● What you need to do
Collect every line of the material that contains the string "many", and copy each one out. Case counts.

begin Given entries

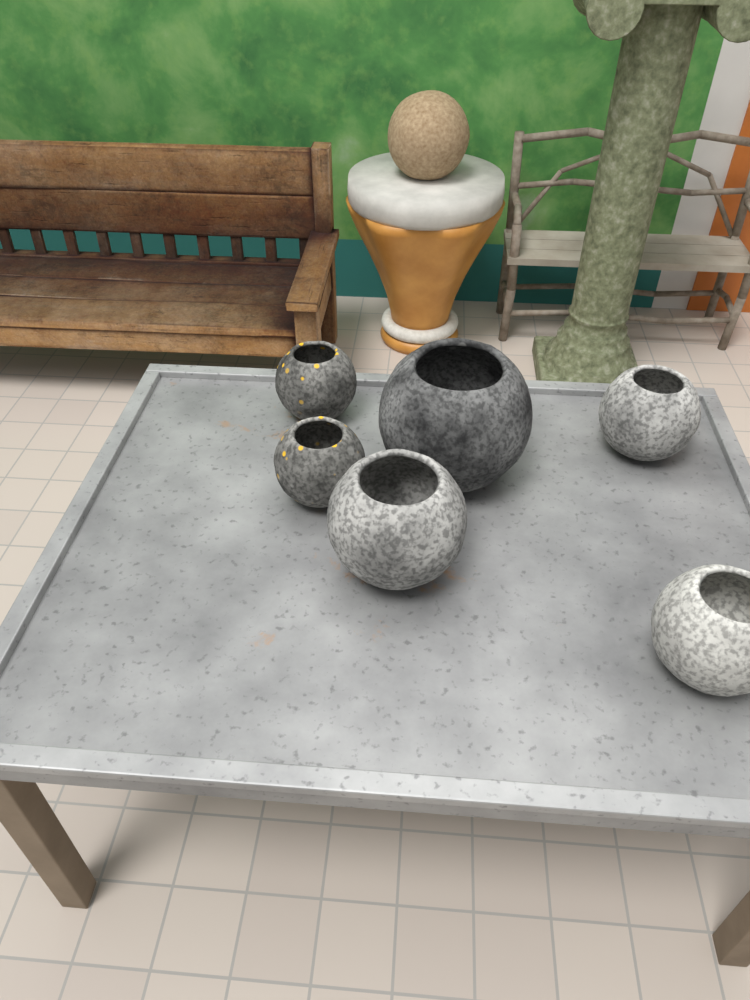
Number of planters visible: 6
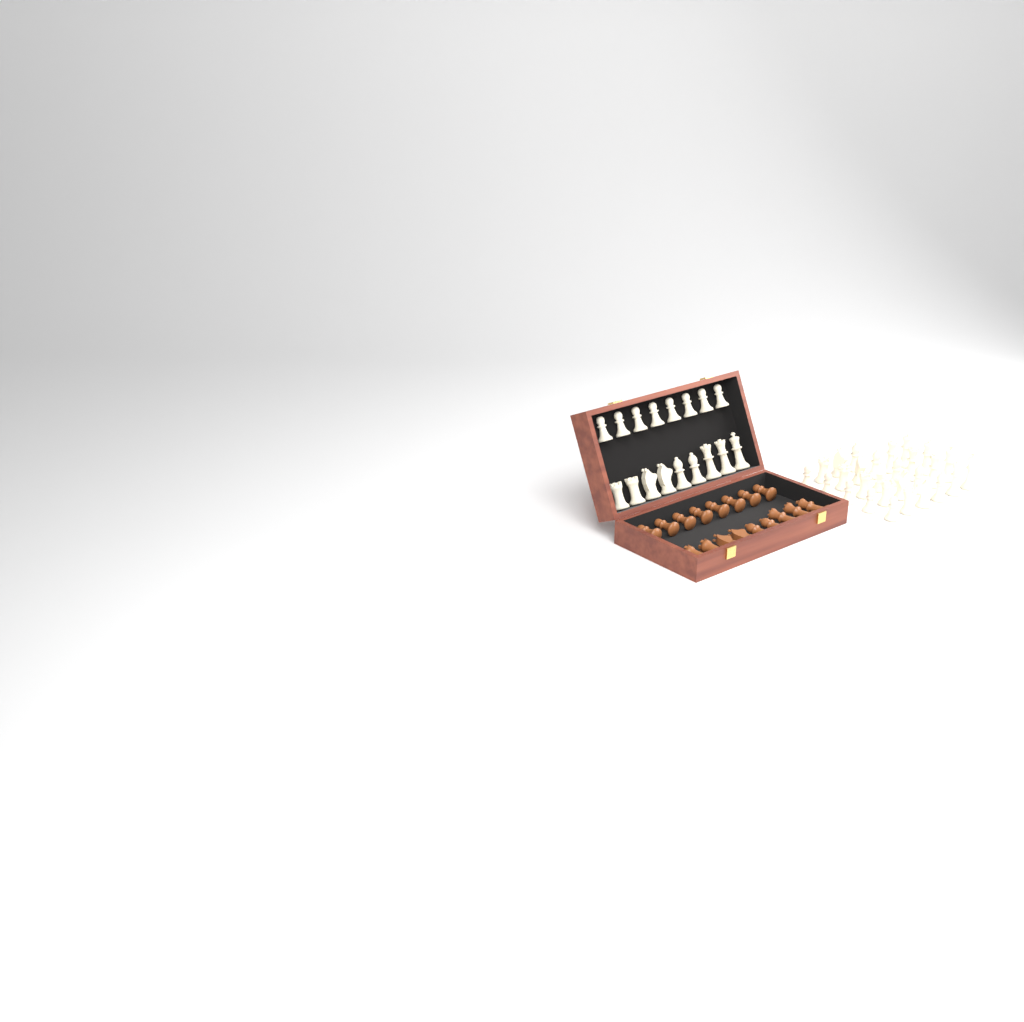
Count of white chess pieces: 45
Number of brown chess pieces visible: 17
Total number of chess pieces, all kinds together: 62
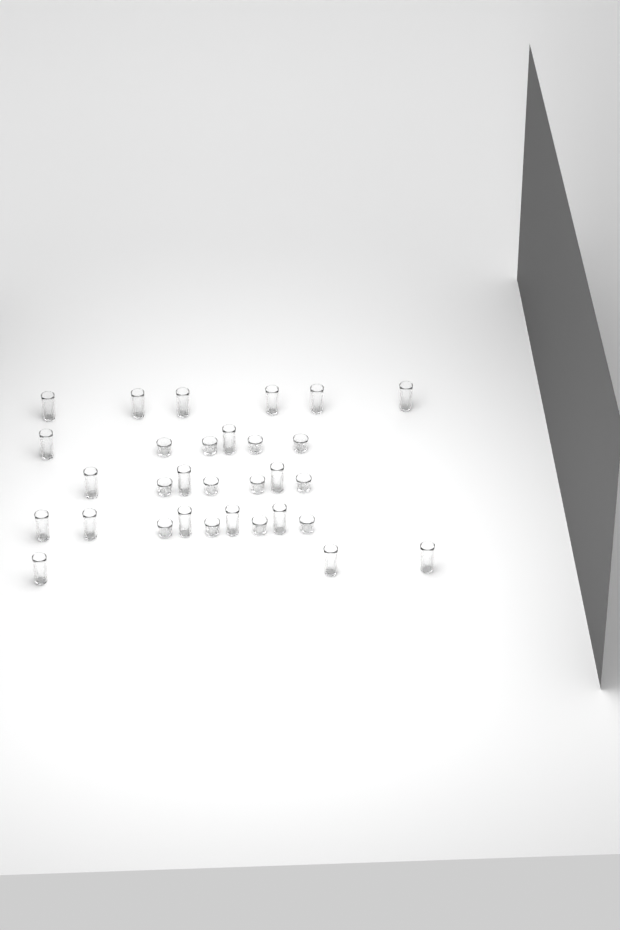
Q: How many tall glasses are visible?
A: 19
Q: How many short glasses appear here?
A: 12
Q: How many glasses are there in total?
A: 31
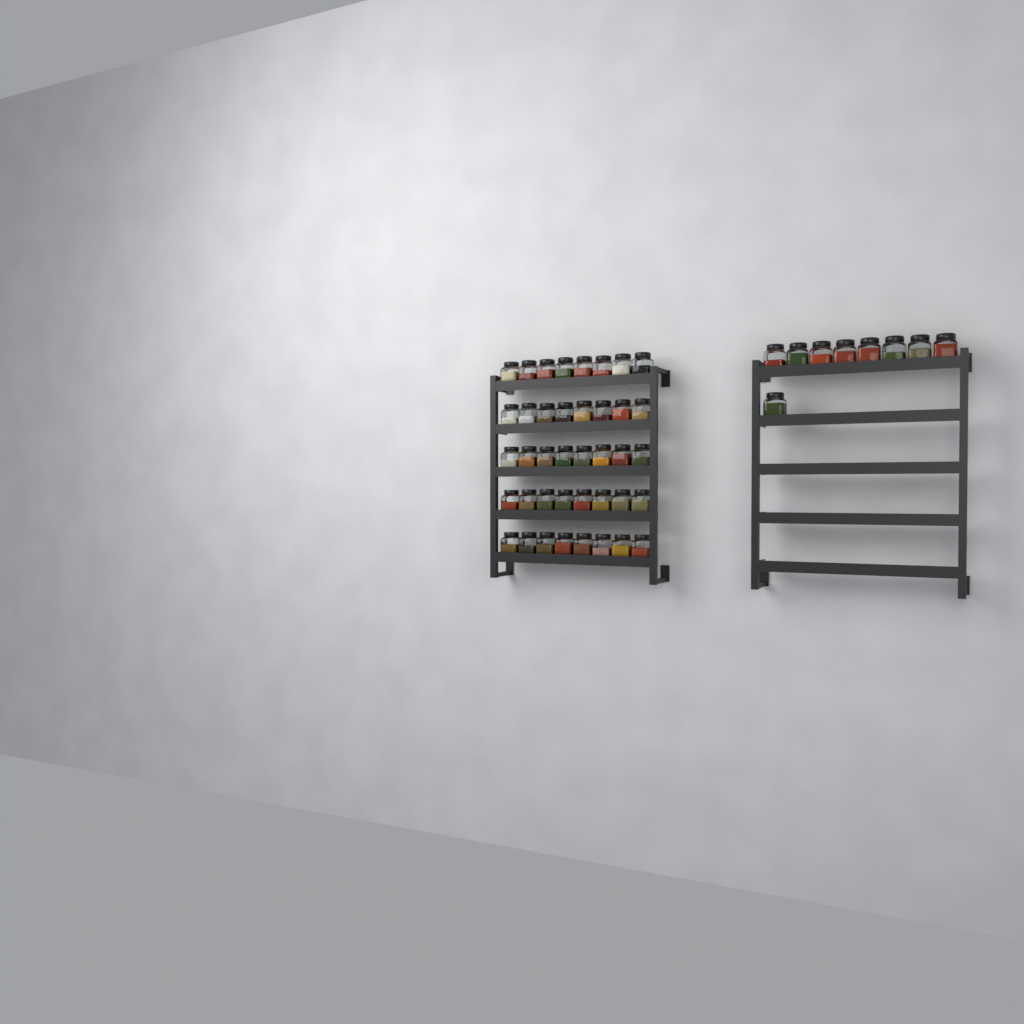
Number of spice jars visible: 49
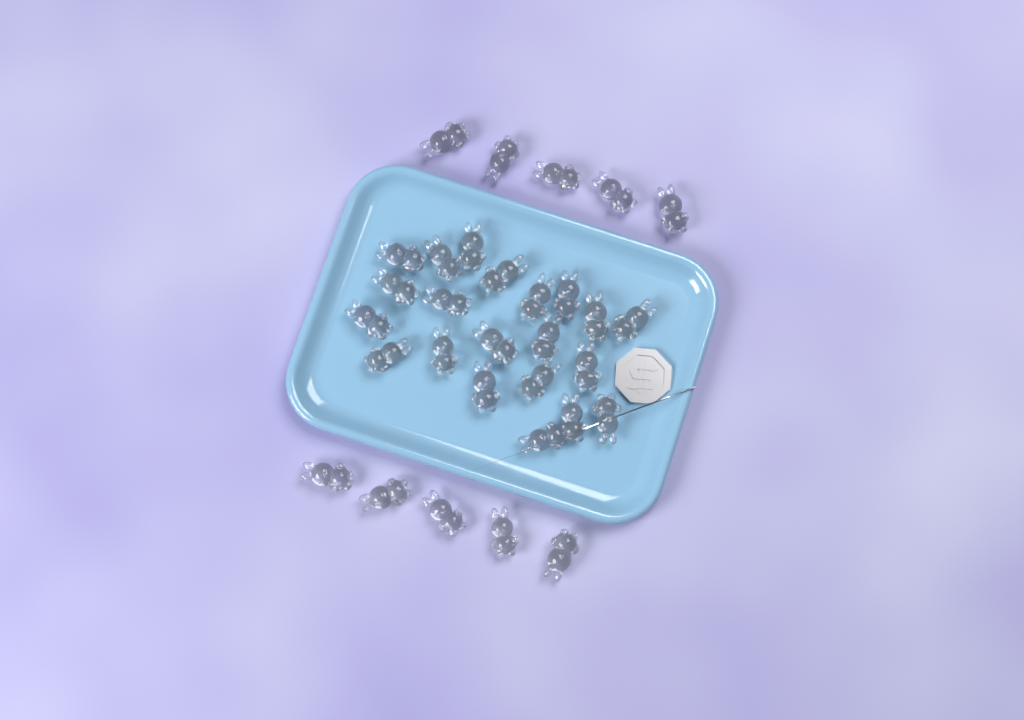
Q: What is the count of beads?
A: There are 31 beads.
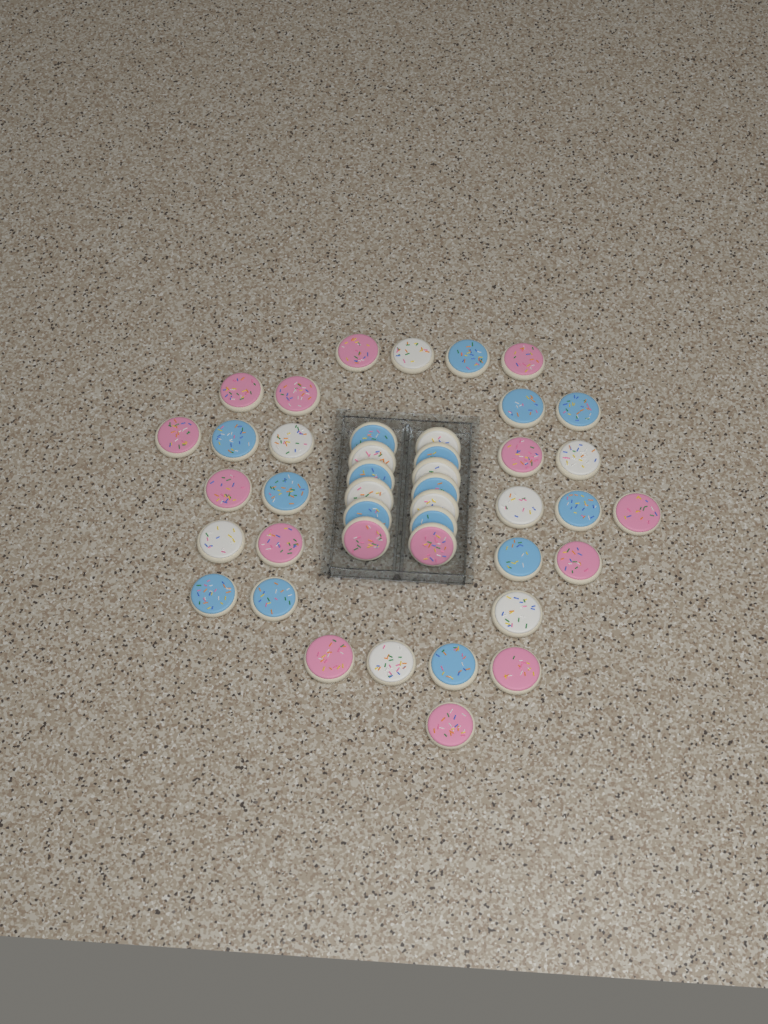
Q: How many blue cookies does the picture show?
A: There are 16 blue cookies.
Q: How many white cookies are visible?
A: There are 12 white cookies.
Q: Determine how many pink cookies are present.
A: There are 15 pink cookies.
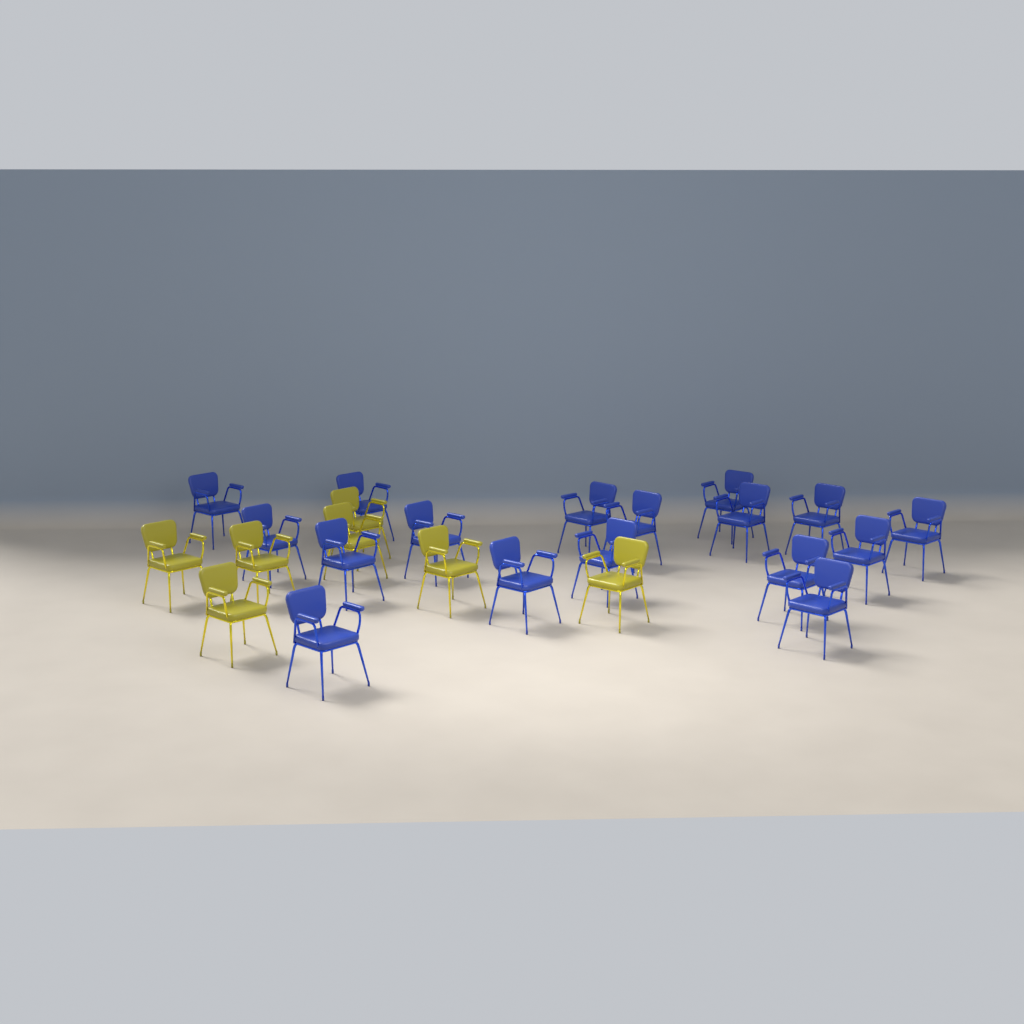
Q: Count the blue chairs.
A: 17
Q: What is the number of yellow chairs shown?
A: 7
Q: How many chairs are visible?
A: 24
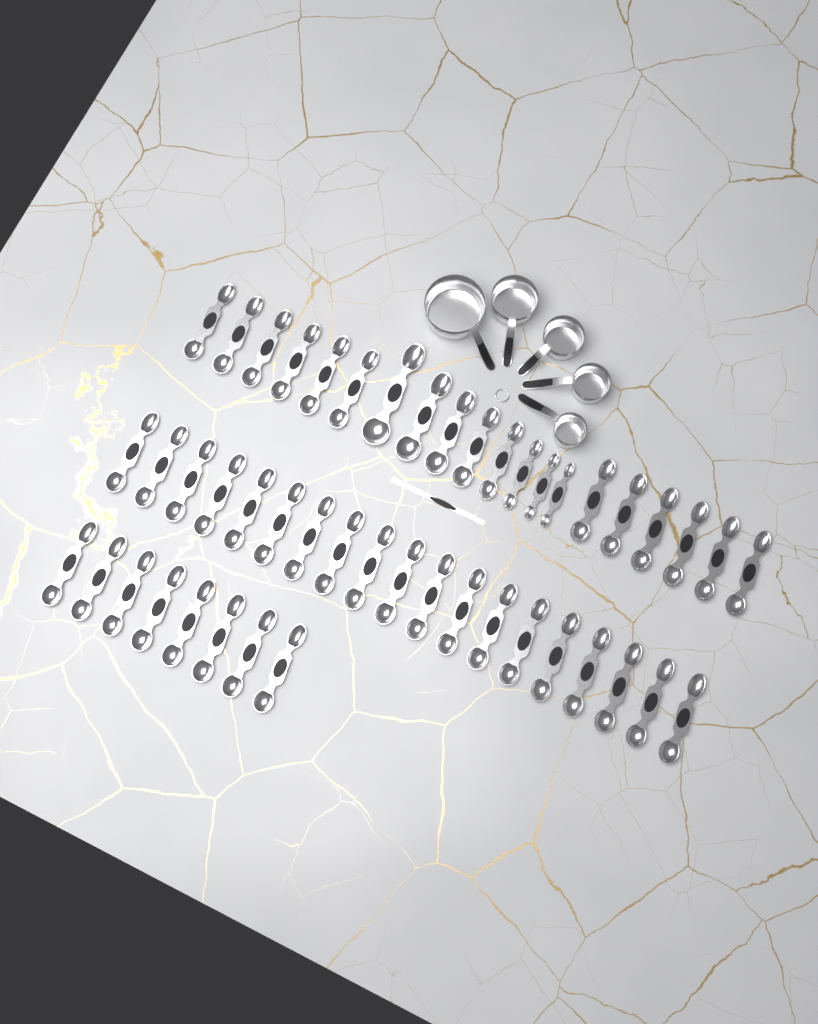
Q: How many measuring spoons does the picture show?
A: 47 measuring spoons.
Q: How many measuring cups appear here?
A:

end Given entries

● Final result
Q: How many tall glasses are visible?
Q: How many short glasses appear here?
Q: How many glasses are there in total?
Q: How many blue cookies does the picture show?
Q: How many white cookies are visible?
Q: Determine how many pink cookies are present.
Q: How many chairs are visible?
Q: How many measuring spoons does the picture show?
Q: How many measuring cups appear here?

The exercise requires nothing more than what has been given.